#### [What you are asked to do]
Please output the following records exactly. Leave every image out.

Stored data entries

##########

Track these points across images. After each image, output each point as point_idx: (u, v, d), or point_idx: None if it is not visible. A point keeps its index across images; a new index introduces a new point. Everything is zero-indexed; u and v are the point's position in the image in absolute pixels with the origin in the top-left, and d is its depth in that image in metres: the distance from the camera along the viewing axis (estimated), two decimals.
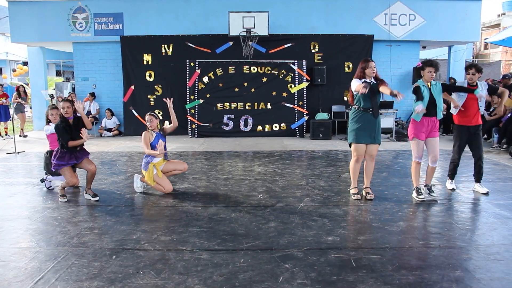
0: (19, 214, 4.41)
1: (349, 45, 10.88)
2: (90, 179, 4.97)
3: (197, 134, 10.47)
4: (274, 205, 4.65)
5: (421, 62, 4.83)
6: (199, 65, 10.36)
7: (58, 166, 4.83)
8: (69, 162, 4.83)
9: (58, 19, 10.96)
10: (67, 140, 4.71)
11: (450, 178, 5.29)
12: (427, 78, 4.66)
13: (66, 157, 4.82)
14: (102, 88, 11.46)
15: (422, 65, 4.76)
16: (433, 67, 4.63)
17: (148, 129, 5.16)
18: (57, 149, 4.87)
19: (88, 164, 4.94)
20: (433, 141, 4.78)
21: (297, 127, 10.55)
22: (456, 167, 5.20)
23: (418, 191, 4.83)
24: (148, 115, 5.18)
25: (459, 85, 5.19)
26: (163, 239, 3.66)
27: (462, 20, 11.04)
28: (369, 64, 4.61)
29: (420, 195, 4.79)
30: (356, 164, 4.84)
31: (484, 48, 23.90)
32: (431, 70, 4.63)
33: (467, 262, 3.19)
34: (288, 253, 3.35)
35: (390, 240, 3.65)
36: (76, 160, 4.88)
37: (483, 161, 5.08)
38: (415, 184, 4.89)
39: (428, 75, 4.65)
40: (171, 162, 5.38)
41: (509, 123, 8.30)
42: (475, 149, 5.05)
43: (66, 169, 4.84)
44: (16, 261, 3.23)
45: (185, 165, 5.45)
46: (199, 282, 2.87)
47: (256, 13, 9.83)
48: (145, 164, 5.17)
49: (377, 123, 4.72)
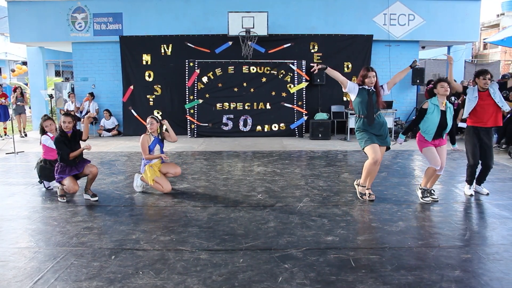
0: (18, 214, 4.41)
1: (348, 45, 10.89)
2: (91, 180, 4.99)
3: (196, 134, 10.47)
4: (274, 205, 4.65)
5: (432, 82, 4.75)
6: (198, 65, 10.36)
7: (61, 178, 4.88)
8: (70, 173, 4.88)
9: (57, 19, 10.95)
10: (67, 153, 4.76)
11: (468, 183, 5.09)
12: (442, 92, 4.51)
13: (67, 170, 4.87)
14: (101, 88, 11.45)
15: (434, 84, 4.63)
16: (444, 82, 4.52)
17: (147, 132, 5.18)
18: (58, 164, 4.92)
19: (90, 168, 4.96)
20: (441, 150, 4.66)
21: (297, 127, 10.56)
22: (474, 173, 5.01)
23: (423, 192, 4.76)
24: (150, 118, 5.21)
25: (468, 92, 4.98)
26: (163, 239, 3.66)
27: (461, 20, 11.05)
28: (368, 74, 4.62)
29: (426, 198, 4.73)
30: (373, 166, 4.67)
31: (483, 48, 23.93)
32: (443, 85, 4.50)
33: (466, 262, 3.19)
34: (287, 253, 3.35)
35: (389, 240, 3.65)
36: (78, 171, 4.92)
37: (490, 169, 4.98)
38: (423, 185, 4.79)
39: (442, 90, 4.51)
40: (166, 165, 5.39)
41: (508, 123, 8.31)
42: (485, 158, 4.92)
43: (68, 178, 4.87)
44: (15, 261, 3.23)
45: (178, 170, 5.43)
46: (198, 282, 2.87)
47: (255, 13, 9.83)
48: (142, 166, 5.27)
49: (381, 126, 4.68)
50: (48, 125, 5.35)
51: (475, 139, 4.92)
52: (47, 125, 5.35)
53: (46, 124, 5.36)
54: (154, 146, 5.17)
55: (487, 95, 4.86)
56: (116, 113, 11.29)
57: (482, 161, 4.98)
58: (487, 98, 4.84)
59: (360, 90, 4.68)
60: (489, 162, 4.91)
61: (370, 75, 4.61)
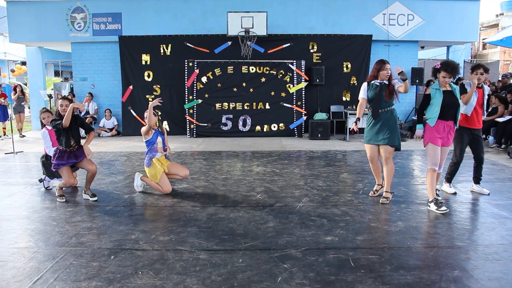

##########

#### [Output of the task]
Track these points across images. After each image, output each point as point_idx: (u, v, d), or point_idx: None if it is not visible. A point keeps its index across images; a new index introduces a new point. Everything is zero-indexed; u and v are the point's position in the image in absolute pixels with the origin in the top-left, and d is its depth in that image in metres: the distance from the camera along the viewing axis (estimated), two decimals.
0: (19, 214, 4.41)
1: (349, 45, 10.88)
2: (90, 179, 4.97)
3: (197, 134, 10.47)
4: (274, 205, 4.65)
5: (421, 62, 4.83)
6: (199, 65, 10.36)
7: (58, 166, 4.83)
8: (69, 162, 4.83)
9: (58, 19, 10.96)
10: (67, 140, 4.71)
11: (450, 178, 5.29)
12: (427, 78, 4.66)
13: (66, 157, 4.82)
14: (102, 88, 11.46)
15: (422, 65, 4.76)
16: (433, 67, 4.63)
17: (148, 129, 5.16)
18: (57, 149, 4.87)
19: (88, 164, 4.94)
20: (433, 141, 4.78)
21: (297, 127, 10.55)
22: (456, 167, 5.20)
23: (418, 191, 4.83)
24: (148, 115, 5.18)
25: (459, 85, 5.19)
26: (163, 239, 3.66)
27: (462, 20, 11.04)
28: (369, 64, 4.61)
29: (420, 195, 4.79)
30: (356, 164, 4.84)
31: (484, 48, 23.90)
32: (431, 70, 4.63)
33: (467, 262, 3.19)
34: (288, 253, 3.35)
35: (390, 240, 3.65)
36: (76, 160, 4.88)
37: (483, 161, 5.08)
38: (415, 184, 4.89)
39: (428, 75, 4.65)
40: (171, 162, 5.38)
41: (509, 123, 8.30)
42: (475, 149, 5.05)
43: (66, 169, 4.84)
44: (16, 261, 3.23)
45: (185, 165, 5.45)
46: (199, 282, 2.87)
47: (256, 13, 9.83)
48: (145, 164, 5.17)
49: (377, 123, 4.72)
0: (18, 214, 4.41)
1: (348, 45, 10.89)
2: (91, 180, 4.99)
3: (196, 134, 10.47)
4: (274, 205, 4.65)
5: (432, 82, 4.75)
6: (198, 65, 10.36)
7: (61, 178, 4.88)
8: (70, 173, 4.88)
9: (57, 19, 10.95)
10: (67, 153, 4.76)
11: (468, 183, 5.09)
12: (442, 92, 4.51)
13: (67, 170, 4.87)
14: (101, 88, 11.45)
15: (434, 84, 4.63)
16: (444, 82, 4.52)
17: (147, 132, 5.18)
18: (58, 164, 4.92)
19: (90, 168, 4.96)
20: (441, 150, 4.66)
21: (297, 127, 10.56)
22: (474, 173, 5.01)
23: (423, 192, 4.76)
24: (150, 118, 5.21)
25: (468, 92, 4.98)
26: (163, 239, 3.66)
27: (461, 20, 11.05)
28: (368, 74, 4.62)
29: (426, 198, 4.73)
30: (373, 166, 4.67)
31: (483, 48, 23.93)
32: (443, 85, 4.50)
33: (466, 262, 3.19)
34: (287, 253, 3.35)
35: (389, 240, 3.65)
36: (78, 171, 4.92)
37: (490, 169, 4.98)
38: (423, 185, 4.79)
39: (442, 90, 4.51)
40: (166, 165, 5.39)
41: (508, 123, 8.31)
42: (485, 158, 4.92)
43: (68, 178, 4.87)
44: (15, 261, 3.23)
45: (178, 170, 5.43)
46: (198, 282, 2.87)
47: (255, 13, 9.83)
48: (142, 166, 5.27)
49: (381, 126, 4.68)
50: (48, 125, 5.35)
51: (475, 139, 4.92)
52: (47, 125, 5.35)
53: (46, 124, 5.36)
54: (154, 146, 5.17)
55: (487, 95, 4.86)
56: (116, 113, 11.29)
57: (482, 161, 4.98)
58: (487, 98, 4.84)
59: (360, 90, 4.68)
60: (489, 162, 4.91)
61: (370, 75, 4.61)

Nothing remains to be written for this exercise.